Сейчас, однако, не требовалось защищать себя. Сейчас требовалось потерять себя, коснувшись крохотной животрепещущей точки в себе, какую Лукресия Невес почти пробудила, — и не надо уже скрываться, чтоб скрыть свою гордость, и не надо уже, наверно, быть таким хорошим врачом — ибо в крохотной точке себя самого он замкнут навсегда — выхода нет.
Доктор кашлянул, чтоб скрыть растерянность. Новопришедшие, наверно, обвинят его, что он и смеется теперь по-другому. Все, что он сказал себе, должно случиться… и он вздрогнул, больше себе не сострадая. Как расквакались в темноте эти лягушки… он вытер губы платком.
Как разгадать Лукресию, разгадать его жену, что вышивает в своем санатории, просит купить ей красных ниток и подымает с надеждой голову, когда приходит муж? Лукресия… Каким-то едва заметным знаком вспыхнула ее странная судьба, ее странная сила. Ранее смерти затесалась она в толпу отлетевших душ, какие даже самый суровый человек чувствует в воздухе глубокой ночью.
А жизнь Лукресии и правда была жертвенной жизнью? Затерянной жизнью, где волны вздымаются грозно над скалами, где аромат цветов смертелен — ив этом и есть сладкое зло, ибо скалы уже погрузились в волны, а розы сорваны и вянут в кувшине, с их стеблем, который можно сдавить рукой, как шею…
И ждет Лукресия, с невинностью и болью, когда ж прилетит далекий ветер с холма, — ждет кротко и стремительно, ждет сквозь века, дитя и старуха. Ждет, когда наконец откликнется кто-то на зов волн, бьющих о скалы, и, взбираясь на самый крутой уступ ночи, бросит в воздух долгий вой или долгое ржанье в ответ на красоту и гибель этого мира. Как разящи и жестоки эти серебряные цветы в этой ночи без ветра…

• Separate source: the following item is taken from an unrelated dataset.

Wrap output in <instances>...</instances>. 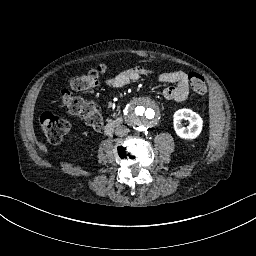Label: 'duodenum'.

Остановясь на тропе, мужчина тревожно оглянулся, с крайней осторожностью раздвинул ветви и спрятался за ними — сгорбившись словно перед прыжком. Ему хотелось ответить — не Лукресии, которая его окликала, взгляд его прошел сквозь нее стремительно, — а ответить, если сумеет, какой-то ставне, ударяющей в тишину какой-то улицы, какому-то зеркалу, отражающему чье-то лицо, всему тому, что мы по сей день оставляем без ответа…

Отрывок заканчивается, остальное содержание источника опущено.